Thordarson est également un délinquant sexuel notoire, et a été jugé et condamné après avoir été dénoncé à la police par Julian Assange qui a trouvé les preuves – y compris des infractions impliquant un mineur – sur l’ordinateur de Thordarson.

Les motivations et la crédibilité de " l’indic " du FBI sont donc extrêmement suspectes.

Le FBI avait les " preuves " de Thordarson contre Assange depuis bien avant la date de clôture des soumissions des plaidoiries à l’audience d’extradition, qui était le 19 juin 2019.

Le fait qu’ils ressentent maintenant le besoin de déployer cette ficelle plutôt désespérée est un bon signe de leur impression quant à la tournure que prend l’audience d’extradition jusqu’à présent, qui est un indicateur des perspectives de succès des poursuites aux États-Unis.

Cela laisse l’extradition britannique dans un état de farce absolue.

J’ai participé à une discussion avec " Wikileaks " sur ce qui se passerait lorsque l’acte d’accusation de remplacement a été présenté à l’audience de procédure le mois dernier.

Elle n’aurait pas dû être acceptée car elle a été soumise plus d’un an après la date de clôture et après qu’une semaine de plaidoiries sur l’ancien acte d’accusation ont déjà été entendues.

Le nouvel acte d’accusation est clairement conçu pour corriger les failles de l’ancien qui ont été révélées à l’audience.

L’acte d’accusation de remplacement vise également à contrer les affidavits de témoins " à décharge " qui ont été divulgués à l’accusation, y compris les témoignages d’experts qui réfutent l’acte d’accusation concernant l’assistance présumée d’Assange à Manning en vue d’un piratage de données, qui est jusqu’à présent la seule base de l’accusation de " piratage ".

Nous avons fait valoir que ce changement était une proposition scandaleuse.

L’audience devait-elle recommencer à zéro sur la base du nouvel acte d’accusation ?

Puis, à notre grand étonnement, l’accusation n’a pas du tout présenté le nouvel acte d’accusation à l’audience de procédure.

Pour éviter ces problèmes, il semble qu’ils se contentent de permettre la tenue de l’audience d’extradition sur l’ancien acte d’accusation, alors que ce n’est pas cet acte d’accusation qui attend Assange aux États-Unis.

C’est tout à fait scandaleux.

L’accusation soutiendra que les charges réelles d’espionnage elles-mêmes n’ont pas changé. Mais c’est l’acte d’accusation qui constitue la base de l’audience d’extradition, et un tout autre acte d’accusation qui constituera la base de toute poursuite américaine.

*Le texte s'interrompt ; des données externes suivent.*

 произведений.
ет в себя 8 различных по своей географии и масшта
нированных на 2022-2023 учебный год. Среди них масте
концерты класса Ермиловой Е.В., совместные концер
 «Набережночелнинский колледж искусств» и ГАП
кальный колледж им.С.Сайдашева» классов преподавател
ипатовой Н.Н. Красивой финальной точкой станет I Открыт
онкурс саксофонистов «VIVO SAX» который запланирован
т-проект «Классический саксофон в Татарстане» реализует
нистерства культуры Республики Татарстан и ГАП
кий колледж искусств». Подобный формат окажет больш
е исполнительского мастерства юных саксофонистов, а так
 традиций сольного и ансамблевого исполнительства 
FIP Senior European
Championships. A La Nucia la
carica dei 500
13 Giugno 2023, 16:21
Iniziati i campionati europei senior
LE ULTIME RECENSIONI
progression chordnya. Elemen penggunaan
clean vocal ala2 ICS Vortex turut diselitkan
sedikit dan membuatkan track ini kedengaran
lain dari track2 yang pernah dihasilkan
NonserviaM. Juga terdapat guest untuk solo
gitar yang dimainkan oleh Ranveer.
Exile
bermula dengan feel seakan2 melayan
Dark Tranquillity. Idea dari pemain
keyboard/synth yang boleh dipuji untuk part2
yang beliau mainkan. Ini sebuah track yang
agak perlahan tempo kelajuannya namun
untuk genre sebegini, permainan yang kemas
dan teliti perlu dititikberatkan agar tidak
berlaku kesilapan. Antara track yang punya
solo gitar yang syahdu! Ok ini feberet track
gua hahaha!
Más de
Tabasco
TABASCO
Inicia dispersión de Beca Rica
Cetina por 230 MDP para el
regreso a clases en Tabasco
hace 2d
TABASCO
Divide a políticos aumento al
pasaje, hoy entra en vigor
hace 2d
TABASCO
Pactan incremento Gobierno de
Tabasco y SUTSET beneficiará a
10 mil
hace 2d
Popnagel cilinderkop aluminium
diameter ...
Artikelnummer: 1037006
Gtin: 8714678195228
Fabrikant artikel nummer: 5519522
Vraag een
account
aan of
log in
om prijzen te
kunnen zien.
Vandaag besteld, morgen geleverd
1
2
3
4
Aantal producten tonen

Faire juger l’extradition sur le fond d’un acte d’accusation alors que l’accusé fera face à un autre acte d’accusation est un scandale.

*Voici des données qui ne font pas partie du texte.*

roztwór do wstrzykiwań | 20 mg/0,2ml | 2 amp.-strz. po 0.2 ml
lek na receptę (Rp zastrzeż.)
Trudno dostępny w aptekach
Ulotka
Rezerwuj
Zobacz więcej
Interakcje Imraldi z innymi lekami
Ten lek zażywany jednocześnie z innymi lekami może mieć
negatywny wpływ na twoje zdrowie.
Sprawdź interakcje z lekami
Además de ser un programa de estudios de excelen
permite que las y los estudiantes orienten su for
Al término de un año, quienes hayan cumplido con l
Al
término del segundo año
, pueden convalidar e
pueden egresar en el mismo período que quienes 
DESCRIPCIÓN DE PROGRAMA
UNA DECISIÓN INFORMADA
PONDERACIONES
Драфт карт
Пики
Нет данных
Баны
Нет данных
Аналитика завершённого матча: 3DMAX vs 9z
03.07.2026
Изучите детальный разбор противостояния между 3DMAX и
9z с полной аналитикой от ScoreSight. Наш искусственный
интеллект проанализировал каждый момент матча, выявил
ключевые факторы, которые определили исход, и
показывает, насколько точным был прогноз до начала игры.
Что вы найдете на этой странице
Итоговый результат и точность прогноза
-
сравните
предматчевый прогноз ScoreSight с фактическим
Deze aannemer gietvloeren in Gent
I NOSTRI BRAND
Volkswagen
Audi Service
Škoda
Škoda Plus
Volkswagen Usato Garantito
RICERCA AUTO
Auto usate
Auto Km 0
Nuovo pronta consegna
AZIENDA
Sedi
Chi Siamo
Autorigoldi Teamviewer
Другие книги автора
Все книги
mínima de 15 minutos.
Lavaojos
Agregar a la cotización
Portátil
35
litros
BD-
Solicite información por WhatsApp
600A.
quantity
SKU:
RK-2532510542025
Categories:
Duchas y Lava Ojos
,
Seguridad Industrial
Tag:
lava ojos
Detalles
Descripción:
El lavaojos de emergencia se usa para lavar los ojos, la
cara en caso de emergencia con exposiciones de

Changer l’acte d’accusation longtemps après la tenue de l’audience et la présentation des preuves de la défense est un scandale.

Le manque d’indignation des médias est un scandale.

Voir " Julian Assange : 7 ans de mensonges du système politico-médiatique et première extradition d’un journaliste "

https://lecridespeuples.fr/2019/05/01/julian-assange-7-ans-de-mensonges-du-systeme-politico-mediatique-et-premiere-extradition-dun-journaliste/

Rien de tout cela ne choquera ceux d’entre nous qui ont prêté attention aux faits. Nous devons continuer de sensibiliser le public au fait que l’anéantissement d’un journaliste pour avoir dénoncé des crimes de guerre, sur la base d’un catalogue de mensonges étatiques et d’une procédure douteuse, n’est pas un acte que « l’État » peut entreprendre sans nuire à l’âme même de la nation.